The Shenandoah tour was about an hour long, with Josh and I and two other people, and a fifteen year old freshman girl as the guide. The main things that struck me about this cave system was that it was bigger than I expected--more open space, only a couple of places where we had to mind the overhead, nowhere that we had to squeeze to get through--and it was wet. I'd thought it was from snowmelt and the rain of the preceding week, but the other caves didn't have nearly as much water. This one had plenty of opportunities for "cave kisses", which is what it's called when a droplet lands on you. They're supposed to bring good luck for a day, or a week, or a year, depending on which tour guide is telling you the tale. Made the loop, back to the elevator, up to the lobby, and away.
On to Luray, with a stop for camera batteries. Luray had tours going every fifteen minutes or so, and our tour had about 45 people in it.

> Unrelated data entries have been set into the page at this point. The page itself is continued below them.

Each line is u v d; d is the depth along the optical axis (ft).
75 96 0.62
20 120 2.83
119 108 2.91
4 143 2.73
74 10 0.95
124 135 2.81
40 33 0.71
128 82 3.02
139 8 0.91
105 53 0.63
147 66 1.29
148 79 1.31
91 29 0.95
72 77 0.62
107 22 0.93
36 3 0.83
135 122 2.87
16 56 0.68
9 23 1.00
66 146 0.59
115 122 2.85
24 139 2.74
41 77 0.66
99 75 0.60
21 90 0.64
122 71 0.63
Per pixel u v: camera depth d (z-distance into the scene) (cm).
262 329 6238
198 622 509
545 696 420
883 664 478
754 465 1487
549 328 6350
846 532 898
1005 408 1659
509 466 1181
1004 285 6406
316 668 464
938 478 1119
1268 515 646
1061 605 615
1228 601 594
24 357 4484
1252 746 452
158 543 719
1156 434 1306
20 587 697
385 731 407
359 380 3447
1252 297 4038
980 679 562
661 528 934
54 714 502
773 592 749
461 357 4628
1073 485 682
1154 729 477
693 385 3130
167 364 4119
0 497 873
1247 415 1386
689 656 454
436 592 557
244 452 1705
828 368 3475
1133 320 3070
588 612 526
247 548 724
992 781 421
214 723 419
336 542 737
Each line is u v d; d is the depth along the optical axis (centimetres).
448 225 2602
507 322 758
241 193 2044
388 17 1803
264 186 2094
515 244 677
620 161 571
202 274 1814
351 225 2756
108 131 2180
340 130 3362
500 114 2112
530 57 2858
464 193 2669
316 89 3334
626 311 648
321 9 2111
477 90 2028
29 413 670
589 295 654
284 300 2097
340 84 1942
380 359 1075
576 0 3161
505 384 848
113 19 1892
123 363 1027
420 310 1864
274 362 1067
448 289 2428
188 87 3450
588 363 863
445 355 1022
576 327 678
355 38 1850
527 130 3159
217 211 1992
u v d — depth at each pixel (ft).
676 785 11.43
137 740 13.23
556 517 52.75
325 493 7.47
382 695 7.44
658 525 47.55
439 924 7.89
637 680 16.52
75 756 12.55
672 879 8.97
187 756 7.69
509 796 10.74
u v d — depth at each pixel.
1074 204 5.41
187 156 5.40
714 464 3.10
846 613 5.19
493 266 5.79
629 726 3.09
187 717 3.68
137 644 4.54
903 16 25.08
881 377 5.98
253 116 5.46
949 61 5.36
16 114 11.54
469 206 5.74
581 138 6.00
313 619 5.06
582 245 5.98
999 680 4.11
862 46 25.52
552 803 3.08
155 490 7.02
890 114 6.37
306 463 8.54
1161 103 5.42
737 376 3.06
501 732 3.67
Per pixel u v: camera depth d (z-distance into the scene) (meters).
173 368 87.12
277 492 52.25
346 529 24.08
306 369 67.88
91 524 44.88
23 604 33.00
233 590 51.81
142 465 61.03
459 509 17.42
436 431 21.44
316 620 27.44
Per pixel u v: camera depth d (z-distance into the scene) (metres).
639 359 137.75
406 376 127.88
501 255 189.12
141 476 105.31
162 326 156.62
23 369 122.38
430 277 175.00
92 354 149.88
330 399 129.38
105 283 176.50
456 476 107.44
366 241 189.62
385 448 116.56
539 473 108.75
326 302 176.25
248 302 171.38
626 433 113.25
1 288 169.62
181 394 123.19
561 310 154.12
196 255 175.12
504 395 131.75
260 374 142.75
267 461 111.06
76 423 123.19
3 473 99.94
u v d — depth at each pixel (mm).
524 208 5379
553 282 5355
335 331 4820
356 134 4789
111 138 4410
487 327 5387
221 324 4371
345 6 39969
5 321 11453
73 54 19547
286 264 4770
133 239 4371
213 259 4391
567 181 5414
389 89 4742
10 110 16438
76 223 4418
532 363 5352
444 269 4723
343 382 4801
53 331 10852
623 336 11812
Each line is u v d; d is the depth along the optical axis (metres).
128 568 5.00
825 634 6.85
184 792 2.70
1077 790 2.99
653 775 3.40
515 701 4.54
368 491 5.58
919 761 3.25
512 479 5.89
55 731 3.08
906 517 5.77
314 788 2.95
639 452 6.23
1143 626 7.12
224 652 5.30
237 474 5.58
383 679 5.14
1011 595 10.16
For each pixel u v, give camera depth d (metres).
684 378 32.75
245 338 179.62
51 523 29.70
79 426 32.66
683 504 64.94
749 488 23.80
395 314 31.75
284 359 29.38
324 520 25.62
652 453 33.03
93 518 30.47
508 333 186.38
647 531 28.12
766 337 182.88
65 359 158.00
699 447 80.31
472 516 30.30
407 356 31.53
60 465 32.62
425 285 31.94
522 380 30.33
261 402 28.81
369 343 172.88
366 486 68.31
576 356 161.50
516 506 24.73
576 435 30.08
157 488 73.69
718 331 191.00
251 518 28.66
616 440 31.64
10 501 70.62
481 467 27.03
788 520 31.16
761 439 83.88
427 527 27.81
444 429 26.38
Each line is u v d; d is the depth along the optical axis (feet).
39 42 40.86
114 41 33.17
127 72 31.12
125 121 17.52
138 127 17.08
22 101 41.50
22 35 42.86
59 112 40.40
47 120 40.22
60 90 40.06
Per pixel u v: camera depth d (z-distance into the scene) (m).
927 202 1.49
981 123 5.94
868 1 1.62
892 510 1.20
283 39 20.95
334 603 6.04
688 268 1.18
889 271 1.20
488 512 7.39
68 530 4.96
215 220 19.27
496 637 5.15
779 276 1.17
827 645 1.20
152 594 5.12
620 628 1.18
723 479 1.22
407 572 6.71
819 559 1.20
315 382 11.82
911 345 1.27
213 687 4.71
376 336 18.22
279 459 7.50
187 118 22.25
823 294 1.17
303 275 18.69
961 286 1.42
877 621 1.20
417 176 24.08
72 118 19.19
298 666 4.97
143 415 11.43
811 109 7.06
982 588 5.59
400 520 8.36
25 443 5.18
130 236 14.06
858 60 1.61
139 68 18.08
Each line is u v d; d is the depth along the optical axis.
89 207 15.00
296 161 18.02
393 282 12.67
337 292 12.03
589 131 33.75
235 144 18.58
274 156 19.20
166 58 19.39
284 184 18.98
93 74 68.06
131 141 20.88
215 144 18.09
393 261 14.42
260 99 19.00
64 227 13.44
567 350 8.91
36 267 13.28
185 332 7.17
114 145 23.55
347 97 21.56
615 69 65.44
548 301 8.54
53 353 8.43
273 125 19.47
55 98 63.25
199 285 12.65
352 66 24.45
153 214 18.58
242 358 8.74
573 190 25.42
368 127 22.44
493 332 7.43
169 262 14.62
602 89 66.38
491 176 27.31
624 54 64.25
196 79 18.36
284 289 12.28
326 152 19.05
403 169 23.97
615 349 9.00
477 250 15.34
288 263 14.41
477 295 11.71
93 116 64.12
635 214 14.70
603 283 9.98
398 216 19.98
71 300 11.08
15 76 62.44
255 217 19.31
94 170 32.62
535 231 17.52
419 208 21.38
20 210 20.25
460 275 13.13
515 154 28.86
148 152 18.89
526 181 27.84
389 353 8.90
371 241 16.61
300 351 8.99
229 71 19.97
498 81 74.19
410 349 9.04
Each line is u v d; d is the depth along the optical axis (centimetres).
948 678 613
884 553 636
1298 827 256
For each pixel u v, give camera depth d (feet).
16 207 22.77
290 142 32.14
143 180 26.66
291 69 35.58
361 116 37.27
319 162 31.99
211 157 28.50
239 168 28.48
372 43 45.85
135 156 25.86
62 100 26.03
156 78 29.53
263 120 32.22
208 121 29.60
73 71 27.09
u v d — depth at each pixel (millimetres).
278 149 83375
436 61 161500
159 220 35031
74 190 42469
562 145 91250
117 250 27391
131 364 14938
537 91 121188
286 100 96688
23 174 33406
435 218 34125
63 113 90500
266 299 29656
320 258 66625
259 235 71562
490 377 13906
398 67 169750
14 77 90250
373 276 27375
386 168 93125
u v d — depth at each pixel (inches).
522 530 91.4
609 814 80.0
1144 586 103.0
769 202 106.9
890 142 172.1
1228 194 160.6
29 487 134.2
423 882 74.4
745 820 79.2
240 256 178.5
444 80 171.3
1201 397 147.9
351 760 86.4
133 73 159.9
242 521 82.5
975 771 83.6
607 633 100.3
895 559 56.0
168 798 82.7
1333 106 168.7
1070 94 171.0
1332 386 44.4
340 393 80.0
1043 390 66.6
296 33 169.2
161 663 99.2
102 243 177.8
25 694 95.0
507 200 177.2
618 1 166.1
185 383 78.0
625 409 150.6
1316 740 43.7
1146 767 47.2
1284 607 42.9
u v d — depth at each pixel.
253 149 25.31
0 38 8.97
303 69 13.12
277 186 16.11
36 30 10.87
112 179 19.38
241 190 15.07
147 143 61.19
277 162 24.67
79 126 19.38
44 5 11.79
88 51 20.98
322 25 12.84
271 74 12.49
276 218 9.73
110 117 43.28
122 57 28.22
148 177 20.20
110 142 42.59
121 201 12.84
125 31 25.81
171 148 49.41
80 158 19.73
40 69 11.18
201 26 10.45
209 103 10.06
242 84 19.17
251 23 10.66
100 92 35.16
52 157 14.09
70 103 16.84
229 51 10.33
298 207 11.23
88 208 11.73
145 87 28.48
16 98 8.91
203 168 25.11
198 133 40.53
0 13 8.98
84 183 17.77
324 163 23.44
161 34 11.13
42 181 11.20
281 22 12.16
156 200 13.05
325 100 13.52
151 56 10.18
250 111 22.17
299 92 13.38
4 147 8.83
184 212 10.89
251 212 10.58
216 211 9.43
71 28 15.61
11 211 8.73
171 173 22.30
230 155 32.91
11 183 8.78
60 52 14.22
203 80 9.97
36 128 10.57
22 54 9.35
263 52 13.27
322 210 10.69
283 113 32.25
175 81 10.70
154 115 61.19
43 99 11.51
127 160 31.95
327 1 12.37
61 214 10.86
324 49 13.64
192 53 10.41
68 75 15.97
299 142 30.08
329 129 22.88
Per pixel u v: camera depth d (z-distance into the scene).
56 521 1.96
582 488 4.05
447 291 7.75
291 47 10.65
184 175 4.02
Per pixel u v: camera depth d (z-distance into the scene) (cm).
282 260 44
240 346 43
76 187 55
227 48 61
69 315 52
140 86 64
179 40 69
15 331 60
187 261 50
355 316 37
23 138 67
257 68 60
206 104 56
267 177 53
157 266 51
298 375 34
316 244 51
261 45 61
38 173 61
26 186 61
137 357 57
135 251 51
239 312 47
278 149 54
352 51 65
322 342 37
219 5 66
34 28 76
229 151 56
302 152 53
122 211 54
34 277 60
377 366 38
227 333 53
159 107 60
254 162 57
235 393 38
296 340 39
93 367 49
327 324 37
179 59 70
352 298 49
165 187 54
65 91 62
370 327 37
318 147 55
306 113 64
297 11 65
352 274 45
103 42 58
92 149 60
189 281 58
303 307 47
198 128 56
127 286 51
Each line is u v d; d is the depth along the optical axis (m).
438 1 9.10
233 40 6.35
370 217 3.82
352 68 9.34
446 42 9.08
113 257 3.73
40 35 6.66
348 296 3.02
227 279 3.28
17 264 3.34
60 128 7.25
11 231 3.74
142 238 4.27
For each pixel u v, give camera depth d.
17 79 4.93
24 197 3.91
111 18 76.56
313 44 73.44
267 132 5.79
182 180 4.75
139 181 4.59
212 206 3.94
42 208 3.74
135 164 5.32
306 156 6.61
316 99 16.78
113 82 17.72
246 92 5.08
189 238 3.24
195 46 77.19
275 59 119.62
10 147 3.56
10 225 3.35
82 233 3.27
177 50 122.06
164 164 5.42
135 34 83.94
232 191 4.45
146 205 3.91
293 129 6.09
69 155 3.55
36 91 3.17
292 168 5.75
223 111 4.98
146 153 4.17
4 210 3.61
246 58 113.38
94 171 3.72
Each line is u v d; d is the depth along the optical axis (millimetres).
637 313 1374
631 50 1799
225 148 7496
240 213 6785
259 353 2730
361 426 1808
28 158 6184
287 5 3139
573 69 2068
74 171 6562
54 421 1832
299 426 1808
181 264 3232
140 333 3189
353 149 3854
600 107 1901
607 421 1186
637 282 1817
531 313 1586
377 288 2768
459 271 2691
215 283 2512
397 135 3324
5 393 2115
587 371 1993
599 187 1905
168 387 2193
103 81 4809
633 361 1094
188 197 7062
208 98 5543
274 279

Same thing, draperies and stalactites and stalagmites and pools and such. There is a chasm, maybe 90 feet deep, along the pathway around Pluto's Ghost, and it's easy to imagine going over the edge (if the railing weren't in the way) and sliding down and being stuck there, with the goblins or the shuggoths or the creeping dark, whatever may be there. We didn't hear any drums, though. It was a long flight of stairs coming back up.
We drove down the valley to Grottoes, Virginia, home of Grand Caverns--not terribly well marked with signs, but we found it. This tour had around 15 people, and the guide was a college history student who seemed to be interested in the caves rather than just doing a job. Grand Caverns had another type of formation, called shields, and the whole cavern was in rock that was turned sideways--the strata were vertical instead of horizontal. Presumably the rock rotated during mountain building. Generally our guide interspersed cavern info with jokes--"here are the signatures from Civil War soldiers who were here. Since our cave got protected status, it's illegal to write on the walls now, and if you do it, you get a big fine....but I get a thousand dollar reward for turning you in, so let me know if you need a Sharpie", and "hat's a shield formation, the disc that looks like a pizza, extra cheesy, just like my jokes"--but there was one piece of really good showmanship. The guides turn the lights off as you leave an area, so algae doesn't grow. In this case, we come to a corner, and the way ahead is unlit. The guide tells us what he's going to do, then lights a candle and turns off the lights; it's impossible to see more than about twenty feet, anything beyond that just fades into darkness. And then he blows out the candle, and it's dark, dark, dark, and he talks for a minute or so, and it's completely black...and then the lights burst on for the hallway ahead, 300 feet long and 100 feet high, and impressive. Nicely done.
Near the end / beginning of the cave there are a couple of tiny bats, hibernating. At the entrance, there is a wildlife display with an otter, hawk, a couple of owls, and a black bear. Josh posed for a couple of "Bear with Bear" pics. And then we drove home. Good time together.